## Start PROVIDED RECORDS

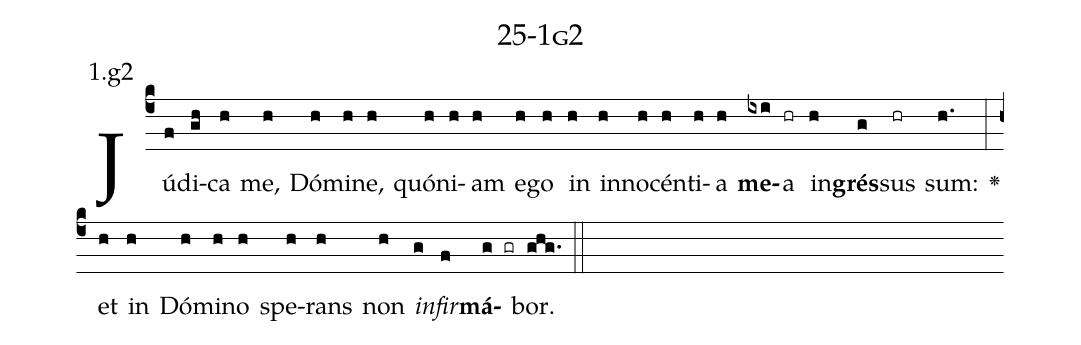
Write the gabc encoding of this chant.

name: 25-1g2;
annotation: 1.g2;
%%
(c4)Jú(f)di(gh)ca(h) me,(h) Dó(h)mi(h)ne,(h) quón(h)i(h)am(h) e(h)go(h) in(h) in(h)no(h)cén(h)ti(h)a(h) <b>me</b>(ixi)a(hr) in(h)<b>grés</b>(g)sus(hr) sum:(h.) <v>\greheightstar</v>(:) et(h) in(h) Dó(h)mi(h)no(h) spe(h)rans(h) non(h) <i>in</i>(g)<i>fir</i>(f)<b>má</b>(g gr)bor.(ghg.) (::)


%E(h) u(h) o(g) u(f) a(g) e.(ghg.) (::)
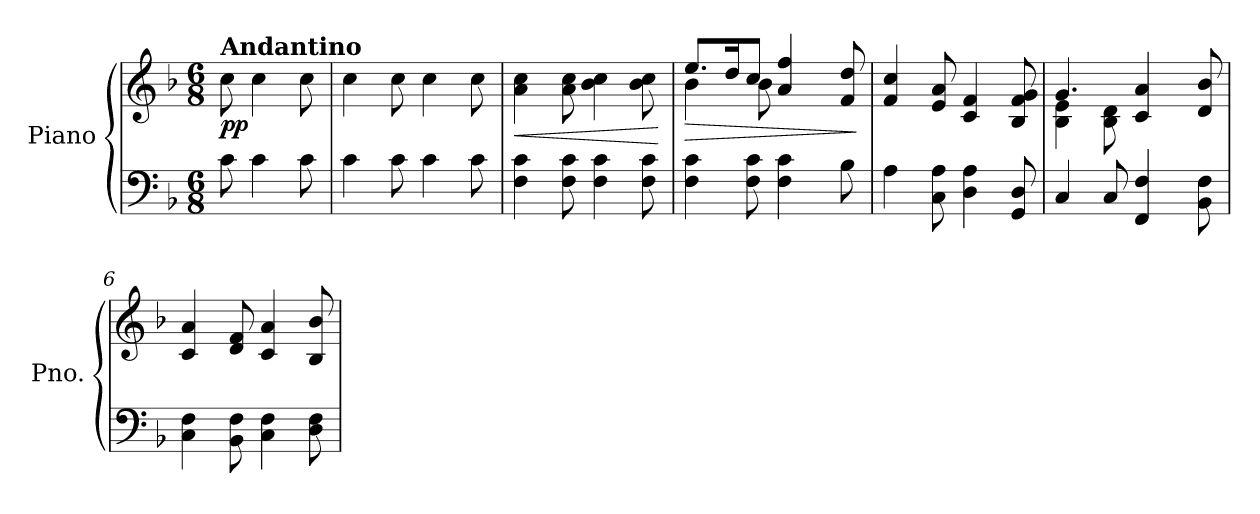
**kern	**kern	**dynam
*part1	*part1	*part1
*staff2	*staff1	*staff1/2
*I"Piano	*	*
*I'Pno.	*	*
*clefF4	*clefG2	*
*k[b-]	*k[b-]	*
*M6/8	*M6/8	*
=	=	=
!	!LO:TX:a:B:t=Andantino	!
!	!	!LO:DY:b
8c\	8cc\	pp
4c\	4cc\	.
8c\	8cc\	.
=1	=1	=1
4c\	4cc\	.
8c\	8cc\	.
4c\	4cc\	.
8c\	8cc\	.
=2	=2	=2
!	!	!LO:HP:b
4F\ 4c\	4a\ 4cc\	<
8F\ 8c\	8a\ 8cc\	.
4F\ 4c\	4b-\ 4cc\	.
8F\ 8c\	8b-\ 8cc\	.
.	.	[
=3	=3	=3
!	!	!LO:HP:b
*	*^	*
4F\ 4c\	8.ee/L	4b-\	>
.	16dd/K	.	.
8F\ 8c\	8cc/J	8b-\	.
4F\ 4c\	4a/ 4ff/	8reyy	.
.	.	4rgyy	.
8B-\	8f/ 8dd/	.	.
*	*v	*v	*
.	.	]
=4	=4	=4
4A\	4f/ 4cc/	.
8C\ 8A\	8e/ 8a/	.
4D\ 4A\	4c/ 4f/	.
8GG/ 8D/	8B-/ 8f/ 8g/	.
=5	=5	=5
*	*^	*
4C/	4.g/	4B-\ 4e\	.
8C/	.	8B-\ 8d\	.
4FF/ 4F/	4c/ 4a/	8rcyy	.
.	.	4rcyy	.
8BB-\ 8F\	8d/ 8b-/	.	.
*	*v	*v	*
!!LO:LB:g=z
=6	=6	=6
4C\ 4F\	4c/ 4a/	.
8BB-\ 8F\	8d/ 8f/	.
4C\ 4F\	4c/ 4a/	.
8D\ 8F\	8B-/ 8b-/	.
=	=	=
*-	*-	*-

## End PROVIDED RECORDS

■ **DIRECTIVE**
Reproduce all of the material above character for character, leaving out the pictures.

■ **SOLVED EXERCISE**
Write the gabc encoding of this chant.

name: 25-1g2;
annotation: 1.g2;
%%
(c4)Jú(f)di(gh)ca(h) me,(h) Dó(h)mi(h)ne,(h) quón(h)i(h)am(h) e(h)go(h) in(h) in(h)no(h)cén(h)ti(h)a(h) <b>me</b>(ixi)a(hr) in(h)<b>grés</b>(g)sus(hr) sum:(h.) <v>\greheightstar</v>(:) et(h) in(h) Dó(h)mi(h)no(h) spe(h)rans(h) non(h) <i>in</i>(g)<i>fir</i>(f)<b>má</b>(g gr)bor.(ghg.) (::)


%E(h) u(h) o(g) u(f) a(g) e.(ghg.) (::)
**kern	**kern	**dynam
*part1	*part1	*part1
*staff2	*staff1	*staff1/2
*I"Piano	*	*
*I'Pno.	*	*
*clefF4	*clefG2	*
*k[b-]	*k[b-]	*
*M6/8	*M6/8	*
=	=	=
!	!LO:TX:a:B:t=Andantino	!
!	!	!LO:DY:b
8c\	8cc\	pp
4c\	4cc\	.
8c\	8cc\	.
=1	=1	=1
4c\	4cc\	.
8c\	8cc\	.
4c\	4cc\	.
8c\	8cc\	.
=2	=2	=2
!	!	!LO:HP:b
4F\ 4c\	4a\ 4cc\	<
8F\ 8c\	8a\ 8cc\	.
4F\ 4c\	4b-\ 4cc\	.
8F\ 8c\	8b-\ 8cc\	.
.	.	[
=3	=3	=3
!	!	!LO:HP:b
*	*^	*
4F\ 4c\	8.ee/L	4b-\	>
.	16dd/K	.	.
8F\ 8c\	8cc/J	8b-\	.
4F\ 4c\	4a/ 4ff/	8reyy	.
.	.	4rgyy	.
8B-\	8f/ 8dd/	.	.
*	*v	*v	*
.	.	]
=4	=4	=4
4A\	4f/ 4cc/	.
8C\ 8A\	8e/ 8a/	.
4D\ 4A\	4c/ 4f/	.
8GG/ 8D/	8B-/ 8f/ 8g/	.
=5	=5	=5
*	*^	*
4C/	4.g/	4B-\ 4e\	.
8C/	.	8B-\ 8d\	.
4FF/ 4F/	4c/ 4a/	8rcyy	.
.	.	4rcyy	.
8BB-\ 8F\	8d/ 8b-/	.	.
*	*v	*v	*
!!LO:LB:g=z
=6	=6	=6
4C\ 4F\	4c/ 4a/	.
8BB-\ 8F\	8d/ 8f/	.
4C\ 4F\	4c/ 4a/	.
8D\ 8F\	8B-/ 8b-/	.
=	=	=
*-	*-	*-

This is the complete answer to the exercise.